Hyundai Motor Group’s Georgia supplier list got longer over the past few weeks, with three more auto part makers announcing investments to establish manufacturing facilities in the state.
The global automaker’s subsidiary, Hyundai Industrial Co., announced it invested over $24 million to acquire a building in Newnan, creating 100 jobs. The company plans to retrofit the facility to produce armrests and headrests for Hyundai’s upcoming $5.5 billion EV metaplant in Ellabell as well as other OEMs.
Another South Korea-based company, Hwashin, plans to establish a $176 million plant in Dublin, creating over 460 jobs. The tier-1 supplier specializes in crafting chassis and body parts for Hyundai and its subsidiary Kia, as well as other OEMs. Production is expected to begin in late 2025.
Lastly, Daechang Seat Corp. USA announced it was investing $72.5 million to build a manufacturing facility in Savannah, creating over 500 jobs.
The company, which specializes in automotive seat frames, will join previously announced Seoyon E-HWA and PHA at the Savannah Chatham Manufacturing Center. The industrial site is located near the Hyundai metaplant, which is still under construction.
More than 10 Hyundai suppliers set up shop in Georgia
The latest investments bring the Peach State an estimated $2.5 billion from a total of 14 suppliers. The growing EV network is also creating over 6,000 jobs, Georgia Gov. Brian Kemp said in a Nov. 1 news release.

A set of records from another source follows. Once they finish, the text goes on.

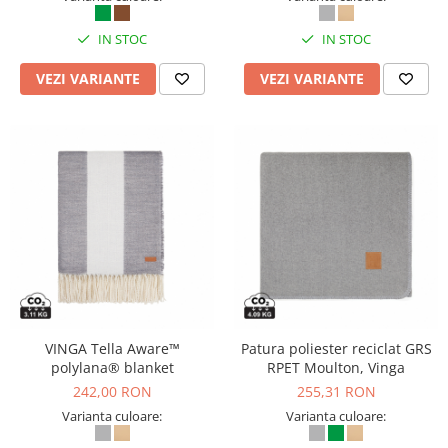
IN STOC
IN STOC
VEZI VARIANTE
VEZI VARIANTE
VINGA Tella Aware™
Patura poliester reciclat GRS
polylana® blanket
RPET Moulton, Vinga
242,00 RON
255,31 RON
Varianta culoare:
Varianta culoare: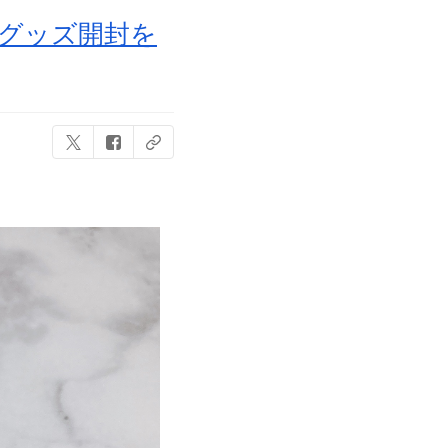
子＆グッズ開封を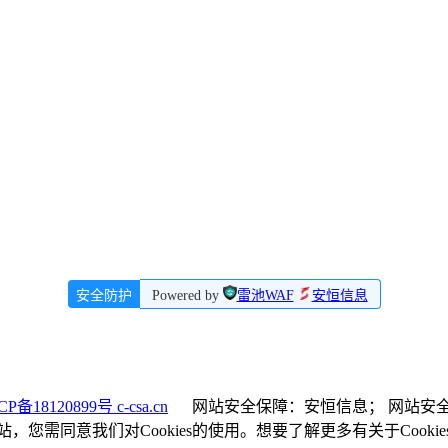
安全防护
Powered by
雷池WAF
安恒信息
CP备18120899号 c-csa.cn
网站安全保障：安恒信息； 网站安全
，您需同意我们对Cookies的使用。想要了解更多有关于Cooki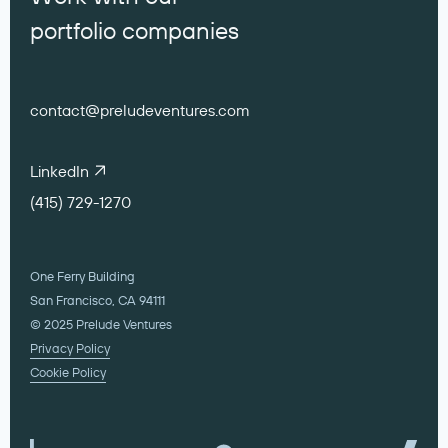
portfolio companies
contact@preludeventures.com
LinkedIn
(415) 729-1270
One Ferry Building
San Francisco, CA 94111
© 2025 Prelude Ventures
Privacy Policy
Cookie Policy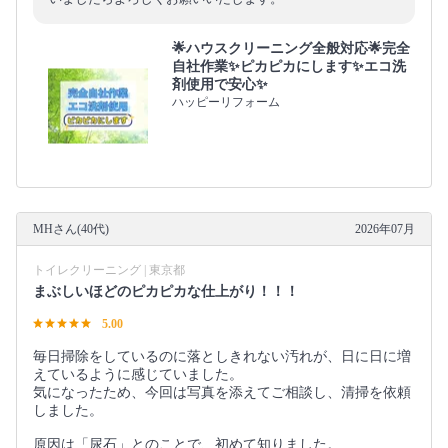
🌟ハウスクリーニング全般対応🌟完全
自社作業✨️ピカピカにします✨️エコ洗
剤使用で安心✨
ハッピーリフォーム
MHさん(40代)
2026年07月
トイレクリーニング | 東京都
まぶしいほどのピカピカな仕上がり！！！
5.00
毎日掃除をしているのに落としきれない汚れが、日に日に増
えているように感じていました。
気になったため、今回は写真を添えてご相談し、清掃を依頼
しました。
原因は「尿石」とのことで、初めて知りました。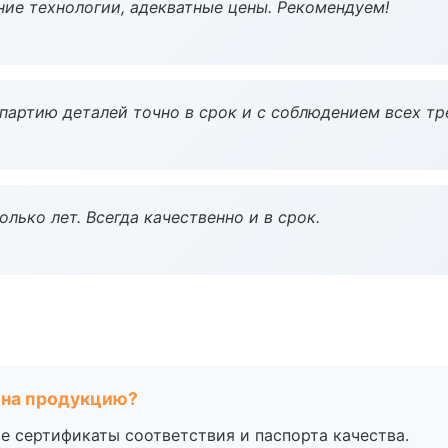
ие технологии, адекватные цены. Рекомендуем!
партию деталей точно в срок и с соблюдением всех тр
лько лет. Всегда качественно и в срок.
 на продукцию?
е сертификаты соответствия и паспорта качества.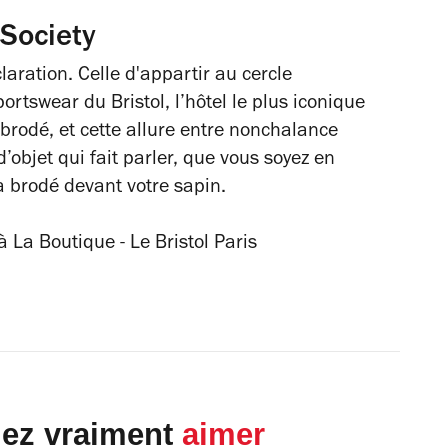
 Society
laration.
Celle d'appartir au cercle
sportswear du Bristol,
l’hôtel le plus iconique
 brodé, et cette allure entre nonchalance
objet qui fait parler, que vous soyez en
 brodé devant votre sapin.
 La Boutique - Le Bristol Paris
lez vraiment
aimer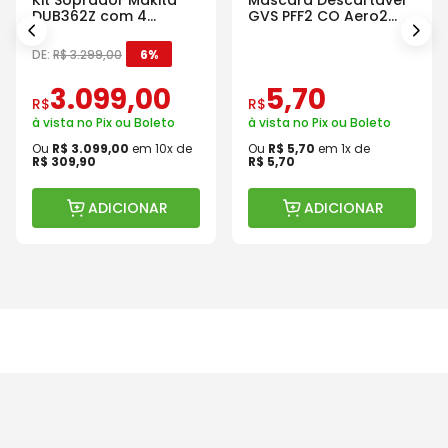
DUB362Z com 4
GVS PFF2 CO Aero2
Baterias Carregador e
Com Válvula
Maleta
DE:
R$
3
.
299
,
00
6%
3
.
099
,
00
5
,
70
R$
R$
à vista no Pix ou Boleto
à vista no Pix ou Boleto
Ou
R$
3
.
099
,
00
em
10
x de
Ou
R$
5
,
70
em
1
x de
R$
309
,
90
R$
5
,
70
ADICIONAR
ADICIONAR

Additionally, Hyundai Motor Group invested more funds to increase its supplier network amid the ongoing construction of its EV manufacturing campus. In September, the automaker and LG Energy Solution invested an additional $2 billion toward the $4.3 billion of their joint battery cell manufacturing plant.
Production at the factory, which will be next to Hyundai’s manufacturing campus, is slated to begin at the end of 2025 with enough capacity to produce 300,000 EVs annually.
Hyundai broke ground on its manufacturing campus over a year ago and construction has recently begun on the company’s production-related buildings, with foundation work nearly complete, the company said last month.
The nearly 3,000-acre megasite will also use renewable resources to power its mass production, which will help the automaker reach its goal of becoming carbon neutral by 2045.